第5話 マリウス、魔法で魔力を回復して無限に鍛える

 ギルドに帰ってきてから、俺はすぐにギルドマスターの部屋に引き篭もった。


 さっきから全身がダルいし、頭痛がする。これが魔力を消費した代償だろうか?


 しかし今の俺には時間がない。

 主人公アランに負けないよう、魔力量くらいは上げないとな。


「よし、やるか」


 ベッドで横になりたい衝動を抑えながら、俺はそう宣言した。



 ──マリウス・ハーランドはゲーム序盤のボスキャラだ。



 繰り返しになるが、どれだけ体力を削ってもほぼ無限に体力を回復させてくるマリウスに、プレイヤーは手こずったものだ。

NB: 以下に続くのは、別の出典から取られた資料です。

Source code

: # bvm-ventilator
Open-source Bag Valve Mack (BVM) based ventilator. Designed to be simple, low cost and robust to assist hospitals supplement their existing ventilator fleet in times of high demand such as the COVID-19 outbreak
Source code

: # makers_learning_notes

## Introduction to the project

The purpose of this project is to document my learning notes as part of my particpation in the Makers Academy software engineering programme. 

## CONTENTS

 ゲーム序盤に、マリウスの回復速度に勝るほどの高火力を出すのは、難しいからな。



 しかし何事にも抜け道がある。



 俺が──と言ったのには、アルクエにも『MP』という概念があるからだ。


 いくらマリウスが敵キャラでも、治癒魔法を使うためにはMPを消費する。

 MPがなくなれば、必然と治癒魔法を使うことが出来なくなるのだが、マリウスは自分自身のMPを回復させる魔法も使えた。


 これにより、所謂『治癒ループ』が出来るわけだが……これが落とし穴。


 MPを回復させるためには、1ターンを消費する必要があった。


 そのたった1ターンの隙で、プレイヤーは一気呵成とマリウスに攻撃を加える。

 ゲームだからそこまで表現されていないものの、タコ殴りだ。さぞ、ボコボコにやられただろう。 


 ……というのが、マリウス攻略法のスタンダード。


 しかし1ターンの隙が生じるデメリットは、あくまで戦闘中だけのもの。

 戦う相手もおらず、一人でゆっくり出来る今なら、MP回復にデメリットはない。


 ……はず。



星影ほしかげの恵み」



 ゲーム中、マリウスが使っていた魔法を唱える。


 すると先ほどまでの酷い倦怠感が、嘘のようになくなった。

 快適で、これならいくらでも魔法が使えそうだ。


「成功だ!」


 ぐっと拳を握る。


 アルクエでは、魔法を使えば使うほど、内部で熟練ポイントが溜まっていく。

 その熟練ポイントを割り振り、魔力を高めることが出来たわけだ。


「ということは……MP回復で無限に魔法を使える今なら、鍛え放題!」


 ──これが俺の考えた手段。


 今の俺はたった一回、カルラの母親に治癒魔法を使っただけで倒れそうになるくらい、雑魚ボスキャラだ。


 しかしろくに努力をしている描写もないくせに、ゲーム中で主人公アランを苦しめたマリウスを舐めるなよ……!

 才能なら人一倍あるはずだ!


「今日のところは、取りあえずこれを100セット……そうすれば、大分鍛えられるはず」


 俺は治癒ループを開始した。






「くっ……!」


 しかし90セット目と、そろそろ終わりが見えてきそうなところで、俺は床に手を付いてしまう。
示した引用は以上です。